Another tool she finds valuable is Instagram stories. She says that her stories are her strongest point of engagement with her followers: “in terms of my posts, I’ll usually get somewhere between 2,000 to 10,000 engagements, but my stories get about 25,000 views a day.”
Engagement with her followers is more valuable to Sarah than competition and pursuing popularity. “I just really stayed intentional with my own audience. If they came to follow me, I was going to stay intentional with them as much as humanly possible.”
She says that she spends about two to three hours each day engaging with her audience. “I really do believe that the best way to grow is through collaboration.”
Sarah doesn’t consider herself famous because, although she experiences moments of fame, she says her voice is smaller in the grand scheme of things. “It’s something that I could walk away from at any time and my life would probably be undisrupted from the everyday. A lot of people who have real fame never really get that back.”
Now at age 33, Sarah says she’s the happiest she’s ever been. “It’s not a status thing, it’s not a weight thing, it’s nothing like that, I just really really feel like even though life has kind of been up and down, I finally feel worth having a life that I’m excited about waking up for every single day.”
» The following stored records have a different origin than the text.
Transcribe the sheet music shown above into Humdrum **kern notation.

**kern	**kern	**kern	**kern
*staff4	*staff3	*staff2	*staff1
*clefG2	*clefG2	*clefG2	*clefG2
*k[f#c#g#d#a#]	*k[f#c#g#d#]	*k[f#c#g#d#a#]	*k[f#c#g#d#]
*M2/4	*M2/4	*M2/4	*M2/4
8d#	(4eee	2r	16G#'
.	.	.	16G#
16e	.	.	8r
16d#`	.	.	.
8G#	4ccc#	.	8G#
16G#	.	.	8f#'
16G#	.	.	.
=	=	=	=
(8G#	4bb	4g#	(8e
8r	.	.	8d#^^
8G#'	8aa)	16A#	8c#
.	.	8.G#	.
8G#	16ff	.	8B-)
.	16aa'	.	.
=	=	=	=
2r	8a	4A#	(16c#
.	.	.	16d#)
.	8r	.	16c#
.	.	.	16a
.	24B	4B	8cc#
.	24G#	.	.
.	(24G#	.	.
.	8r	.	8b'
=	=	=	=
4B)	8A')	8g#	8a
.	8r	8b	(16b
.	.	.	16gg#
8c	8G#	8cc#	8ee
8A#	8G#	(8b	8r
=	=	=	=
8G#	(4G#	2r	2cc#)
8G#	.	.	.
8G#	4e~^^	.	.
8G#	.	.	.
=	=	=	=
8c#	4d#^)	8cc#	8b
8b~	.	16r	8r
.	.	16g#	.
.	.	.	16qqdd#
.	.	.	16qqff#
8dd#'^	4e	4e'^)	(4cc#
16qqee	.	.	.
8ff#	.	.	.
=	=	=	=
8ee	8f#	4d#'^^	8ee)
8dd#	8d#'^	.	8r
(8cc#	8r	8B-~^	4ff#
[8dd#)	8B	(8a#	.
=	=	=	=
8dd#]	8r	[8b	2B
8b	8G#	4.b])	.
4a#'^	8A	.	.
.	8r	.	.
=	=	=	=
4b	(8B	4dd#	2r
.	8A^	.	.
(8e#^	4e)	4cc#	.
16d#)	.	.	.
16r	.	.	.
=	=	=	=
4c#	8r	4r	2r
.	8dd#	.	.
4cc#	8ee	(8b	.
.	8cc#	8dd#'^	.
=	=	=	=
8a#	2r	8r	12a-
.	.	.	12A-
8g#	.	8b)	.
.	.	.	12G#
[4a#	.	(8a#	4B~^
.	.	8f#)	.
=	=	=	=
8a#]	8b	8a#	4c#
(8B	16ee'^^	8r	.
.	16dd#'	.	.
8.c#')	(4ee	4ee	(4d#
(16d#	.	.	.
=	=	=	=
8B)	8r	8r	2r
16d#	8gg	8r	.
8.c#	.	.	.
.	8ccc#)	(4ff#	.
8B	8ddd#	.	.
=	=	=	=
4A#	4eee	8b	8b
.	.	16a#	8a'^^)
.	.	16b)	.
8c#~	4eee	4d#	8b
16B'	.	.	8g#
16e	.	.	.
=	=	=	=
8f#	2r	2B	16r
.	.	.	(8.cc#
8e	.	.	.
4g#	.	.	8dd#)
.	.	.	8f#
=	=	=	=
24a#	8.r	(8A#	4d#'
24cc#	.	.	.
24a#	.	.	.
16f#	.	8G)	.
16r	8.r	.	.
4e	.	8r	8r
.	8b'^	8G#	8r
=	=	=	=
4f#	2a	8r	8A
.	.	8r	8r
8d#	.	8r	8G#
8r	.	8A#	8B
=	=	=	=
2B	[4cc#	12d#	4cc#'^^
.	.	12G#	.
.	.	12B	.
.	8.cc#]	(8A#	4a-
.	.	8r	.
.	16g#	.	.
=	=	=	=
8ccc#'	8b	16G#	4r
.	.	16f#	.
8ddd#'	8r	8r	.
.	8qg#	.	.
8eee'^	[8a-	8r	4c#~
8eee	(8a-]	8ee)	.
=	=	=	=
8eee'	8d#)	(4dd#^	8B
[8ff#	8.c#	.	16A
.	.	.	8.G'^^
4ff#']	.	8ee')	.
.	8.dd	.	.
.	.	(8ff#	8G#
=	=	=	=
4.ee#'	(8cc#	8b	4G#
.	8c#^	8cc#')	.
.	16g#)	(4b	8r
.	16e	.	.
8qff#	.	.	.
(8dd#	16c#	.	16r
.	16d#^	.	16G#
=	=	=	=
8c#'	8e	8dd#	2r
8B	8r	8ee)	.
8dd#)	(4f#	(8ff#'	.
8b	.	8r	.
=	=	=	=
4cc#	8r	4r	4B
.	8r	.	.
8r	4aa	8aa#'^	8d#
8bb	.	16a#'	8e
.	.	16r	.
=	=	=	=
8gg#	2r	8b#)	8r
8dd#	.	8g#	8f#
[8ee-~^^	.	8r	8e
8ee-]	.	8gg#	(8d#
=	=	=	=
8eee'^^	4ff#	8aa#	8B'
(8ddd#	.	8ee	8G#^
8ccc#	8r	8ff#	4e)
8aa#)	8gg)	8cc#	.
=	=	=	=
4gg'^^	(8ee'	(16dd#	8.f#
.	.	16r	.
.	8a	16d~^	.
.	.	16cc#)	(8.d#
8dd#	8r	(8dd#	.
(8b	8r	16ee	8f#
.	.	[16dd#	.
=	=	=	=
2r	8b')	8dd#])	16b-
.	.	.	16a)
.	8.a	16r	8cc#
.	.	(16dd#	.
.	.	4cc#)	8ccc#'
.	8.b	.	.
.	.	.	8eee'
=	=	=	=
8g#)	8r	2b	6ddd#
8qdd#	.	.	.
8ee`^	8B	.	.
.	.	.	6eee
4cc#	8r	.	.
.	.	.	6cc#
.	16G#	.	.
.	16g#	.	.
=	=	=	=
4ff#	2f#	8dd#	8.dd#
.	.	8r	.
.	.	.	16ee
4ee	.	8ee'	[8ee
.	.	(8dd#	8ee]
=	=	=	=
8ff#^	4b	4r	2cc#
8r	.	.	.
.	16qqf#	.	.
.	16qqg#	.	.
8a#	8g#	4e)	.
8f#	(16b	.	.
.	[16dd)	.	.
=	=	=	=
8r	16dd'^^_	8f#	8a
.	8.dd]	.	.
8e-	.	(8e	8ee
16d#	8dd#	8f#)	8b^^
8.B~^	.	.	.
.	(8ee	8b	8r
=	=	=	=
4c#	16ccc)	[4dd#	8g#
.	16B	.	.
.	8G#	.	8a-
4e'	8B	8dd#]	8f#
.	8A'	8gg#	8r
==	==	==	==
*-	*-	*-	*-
Sarah is grateful and proud that she was able to take things that she never thought was possible, like getting out of a bad marriage, or feeling happy with her body, or improving her mental health, and turn them into her reality. “All of these things that were basically mental roadblocks that I told myself were never going to change. And then I finally just started to push back on one of them and when you push back on one of them you’re like, ‘hey I can push back on more.’ And when you start pushing back on these roadblocks that you realize you’ve created yourself, you just start opening doors for more and more happiness.”
Although Sarah is enjoying where she is in her life now, she is excited about the future. Her short-term goals are to start a podcast, blog without pressure, and continue to build her voice through social media. She says she is taking some time for a “season of listening” because she is done trying to predict where life is going to take her.